Head of the Republic of Karelia
- In office June 30, 2010 – May 22, 2012
- President: Dmitry Medvedev
- Preceded by: Sergey Katanandov
- Succeeded by: Alexander Khudilainen

Russian Federation Senator from the Republic of Karelia
- In office 7 April 2006 – 3 March 2010
- Preceded by: Viktor Stepanov
- Succeeded by: Devletkhan Alikhanov

Personal details
- Born: June 12, 1957 (age 68) Leningrad, RSFSR, USSR
- Party: United Russia
- Profession: Industrial Engineer

= Andrey Nelidov =

Russian politician

Andrey Vitalyevich Nelidov (Андре́й Вита́льевич Нели́дов) is the former Head of the Republic of Karelia in Russia. He came into power after Sergey Katanandov left office in 2010 for personal reasons, but resigned in 2012.

== Biography ==
Andrei Nelidov is an industrial engineer. His career began in 1996 as vice-governor of Leningrad Oblast and Chairman of the Committee on Forestry. For a while, he was president of the White Sea-Omega Shipping Company. In 2001, he returned as a member of the Parliament of the Leningrad Oblast. In the summer of 2003, Nelidov supported the ex-governor of the region Vadim Gustov, heading his reelection campaign headquarters, for which Nelidov was expelled from the United Russia by the General Council of this party. In 2004, Nelidov was Vice-Speaker of the Legislative Assembly of Leningrad Oblast, returning to the United Russia the next year. In 2006, Nelidov was appointed member of the Federation Council from the Republic of Karelia by its governor Sergey Katanandov as a representative of the executive branch. Following the resignation of Katanandov, Nelidov came in office in June 2010, initially as an acting Head of Karelia. In July 2010, he was nominated as the new Head of the Republic of Karelia. He resigned in May 2012.
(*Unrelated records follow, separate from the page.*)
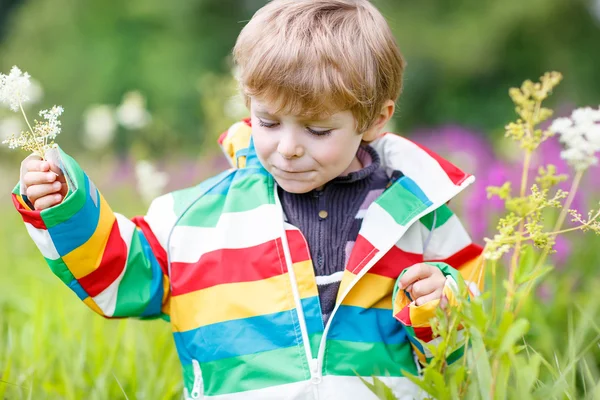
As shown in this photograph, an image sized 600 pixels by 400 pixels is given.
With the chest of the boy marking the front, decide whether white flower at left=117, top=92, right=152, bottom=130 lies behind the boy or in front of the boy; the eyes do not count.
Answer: behind

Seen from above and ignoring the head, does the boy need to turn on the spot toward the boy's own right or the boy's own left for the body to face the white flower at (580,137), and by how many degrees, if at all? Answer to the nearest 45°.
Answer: approximately 45° to the boy's own left

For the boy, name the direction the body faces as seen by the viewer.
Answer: toward the camera

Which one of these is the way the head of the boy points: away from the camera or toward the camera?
toward the camera
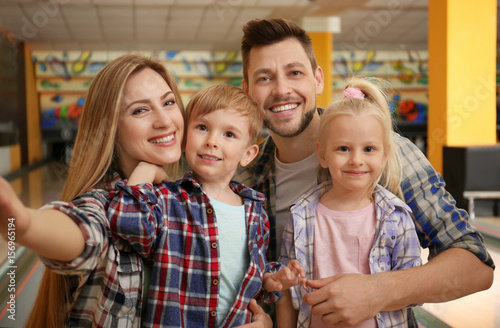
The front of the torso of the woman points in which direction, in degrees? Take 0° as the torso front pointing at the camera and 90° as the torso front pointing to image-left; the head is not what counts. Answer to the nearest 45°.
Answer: approximately 315°

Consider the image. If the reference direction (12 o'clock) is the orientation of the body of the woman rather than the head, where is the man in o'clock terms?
The man is roughly at 10 o'clock from the woman.
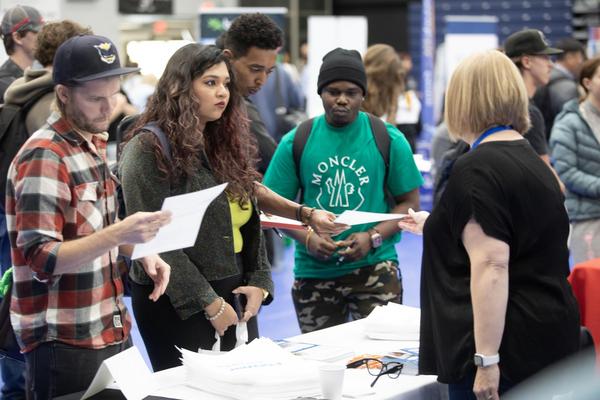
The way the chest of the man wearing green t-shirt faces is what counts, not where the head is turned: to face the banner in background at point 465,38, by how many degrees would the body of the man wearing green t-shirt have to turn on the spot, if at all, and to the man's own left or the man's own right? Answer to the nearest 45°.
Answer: approximately 180°

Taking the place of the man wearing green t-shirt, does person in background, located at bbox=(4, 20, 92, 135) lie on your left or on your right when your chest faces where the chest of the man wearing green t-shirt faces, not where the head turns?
on your right

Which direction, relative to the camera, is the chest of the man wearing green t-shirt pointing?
toward the camera

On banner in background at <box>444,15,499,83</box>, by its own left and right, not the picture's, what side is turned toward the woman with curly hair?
front

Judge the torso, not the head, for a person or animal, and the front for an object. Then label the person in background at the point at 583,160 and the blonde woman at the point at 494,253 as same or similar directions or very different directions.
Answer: very different directions

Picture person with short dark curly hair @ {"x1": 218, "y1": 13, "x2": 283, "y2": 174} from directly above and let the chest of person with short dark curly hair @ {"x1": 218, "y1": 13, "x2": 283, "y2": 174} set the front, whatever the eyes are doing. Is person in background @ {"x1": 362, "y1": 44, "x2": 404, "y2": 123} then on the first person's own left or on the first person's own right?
on the first person's own left

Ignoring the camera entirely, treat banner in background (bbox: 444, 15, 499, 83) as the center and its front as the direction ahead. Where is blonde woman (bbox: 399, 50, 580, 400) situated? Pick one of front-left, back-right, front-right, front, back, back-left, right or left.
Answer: front

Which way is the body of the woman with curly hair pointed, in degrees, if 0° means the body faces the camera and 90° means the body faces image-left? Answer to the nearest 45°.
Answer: approximately 315°

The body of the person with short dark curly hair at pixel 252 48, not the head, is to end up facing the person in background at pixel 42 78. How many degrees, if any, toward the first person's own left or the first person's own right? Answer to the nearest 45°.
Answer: approximately 135° to the first person's own right

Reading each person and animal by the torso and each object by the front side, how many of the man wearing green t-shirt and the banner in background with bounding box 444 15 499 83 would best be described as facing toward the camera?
2

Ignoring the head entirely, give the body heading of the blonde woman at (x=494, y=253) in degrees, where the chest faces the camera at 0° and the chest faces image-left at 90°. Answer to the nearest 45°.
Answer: approximately 135°

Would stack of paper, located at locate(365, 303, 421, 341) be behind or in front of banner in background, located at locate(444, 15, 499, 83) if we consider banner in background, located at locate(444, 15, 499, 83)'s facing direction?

In 2013, he became the director of the Kizhi State Open-Air Museum of Cultural History and Architecture. On September 24, 2015, Nelidov was detained on suspicion of accepting a bribe from an entrepreneur.

On 2 March 2018 he was sentenced to eight years in jail and fined 25.7 million roubles for accepting a 4.6 million rouble bribe in 2015. Nelidov applied for parole after serving two-thirds of the sentence and was released in March 2021.